What is expected - Recast every one of the items below as a Markdown table with the columns "No." and "Line," giving each nonblank line its own numbered row. Omit blank lines, and leave the pictures out of the answer.
____ Provided data
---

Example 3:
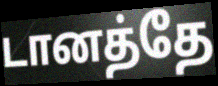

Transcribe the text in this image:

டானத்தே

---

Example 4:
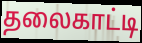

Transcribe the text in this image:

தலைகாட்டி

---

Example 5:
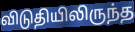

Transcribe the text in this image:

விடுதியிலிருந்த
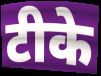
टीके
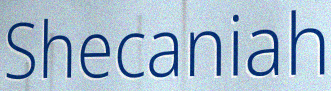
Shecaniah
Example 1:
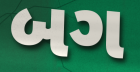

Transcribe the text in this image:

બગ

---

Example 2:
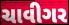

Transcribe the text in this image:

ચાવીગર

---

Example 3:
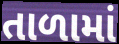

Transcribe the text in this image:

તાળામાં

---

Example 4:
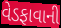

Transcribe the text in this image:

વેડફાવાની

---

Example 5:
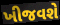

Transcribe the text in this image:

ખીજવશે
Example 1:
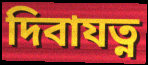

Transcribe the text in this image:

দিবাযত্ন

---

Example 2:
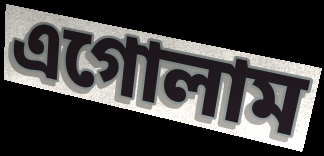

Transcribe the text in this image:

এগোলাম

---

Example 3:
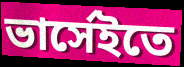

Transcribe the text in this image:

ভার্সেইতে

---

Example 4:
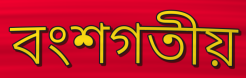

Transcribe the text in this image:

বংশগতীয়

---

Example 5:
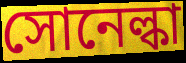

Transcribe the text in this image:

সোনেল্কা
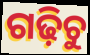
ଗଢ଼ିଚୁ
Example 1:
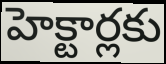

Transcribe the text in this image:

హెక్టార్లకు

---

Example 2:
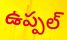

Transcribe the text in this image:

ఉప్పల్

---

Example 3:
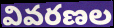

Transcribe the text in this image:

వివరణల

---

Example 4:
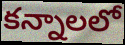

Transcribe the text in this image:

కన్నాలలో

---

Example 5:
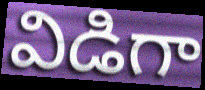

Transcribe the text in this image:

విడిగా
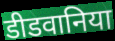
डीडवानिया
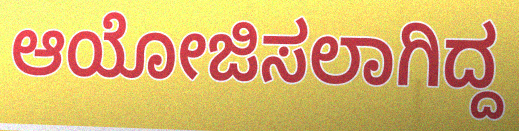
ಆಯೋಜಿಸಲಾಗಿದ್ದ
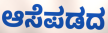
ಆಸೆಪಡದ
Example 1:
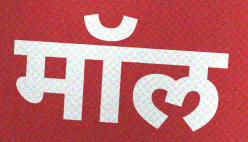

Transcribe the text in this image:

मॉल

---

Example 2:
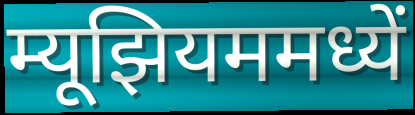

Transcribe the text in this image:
________
Exercise result -
| No. | Line |
|---|---|
| 1 | --- |
| 2 | Example 3: |
| 3 | Transcribe the text in this image: |
| 4 | டானத்தே |
| 5 | --- |
| 6 | Example 4: |
| 7 | Transcribe the text in this image: |
| 8 | தலைகாட்டி |
| 9 | --- |
| 10 | Example 5: |
| 11 | Transcribe the text in this image: |
| 12 | விடுதியிலிருந்த |
| 13 | टीके |
| 14 | Shecaniah |
| 15 | Example 1: |
| 16 | Transcribe the text in this image: |
| 17 | બગ |
| 18 | --- |
| 19 | Example 2: |
| 20 | Transcribe the text in this image: |
| 21 | ચાવીગર |
| 22 | --- |
| 23 | Example 3: |
| 24 | Transcribe the text in this image: |
| 25 | તાળામાં |
| 26 | --- |
| 27 | Example 4: |
| 28 | Transcribe the text in this image: |
| 29 | વેડફાવાની |
| 30 | --- |
| 31 | Example 5: |
| 32 | Transcribe the text in this image: |
| 33 | ખીજવશે |
| 34 | Example 1: |
| 35 | Transcribe the text in this image: |
| 36 | দিবাযত্ন |
| 37 | --- |
| 38 | Example 2: |
| 39 | Transcribe the text in this image: |
| 40 | এগোলাম |
| 41 | --- |
| 42 | Example 3: |
| 43 | Transcribe the text in this image: |
| 44 | ভার্সেইতে |
| 45 | --- |
| 46 | Example 4: |
| 47 | Transcribe the text in this image: |
| 48 | বংশগতীয় |
| 49 | --- |
| 50 | Example 5: |
| 51 | Transcribe the text in this image: |
| 52 | সোনেল্কা |
| 53 | ଗଢ଼ିଚୁ |
| 54 | Example 1: |
| 55 | Transcribe the text in this image: |
| 56 | హెక్టార్లకు |
| 57 | --- |
| 58 | Example 2: |
| 59 | Transcribe the text in this image: |
| 60 | ఉప్పల్ |
| 61 | --- |
| 62 | Example 3: |
| 63 | Transcribe the text in this image: |
| 64 | వివరణల |
| 65 | --- |
| 66 | Example 4: |
| 67 | Transcribe the text in this image: |
| 68 | కన్నాలలో |
| 69 | --- |
| 70 | Example 5: |
| 71 | Transcribe the text in this image: |
| 72 | విడిగా |
| 73 | डीडवानिया |
| 74 | ಆಯೋಜಿಸಲಾಗಿದ್ದ |
| 75 | ಆಸೆಪಡದ |
| 76 | Example 1: |
| 77 | Transcribe the text in this image: |
| 78 | मॉल |
| 79 | --- |
| 80 | Example 2: |
| 81 | Transcribe the text in this image: |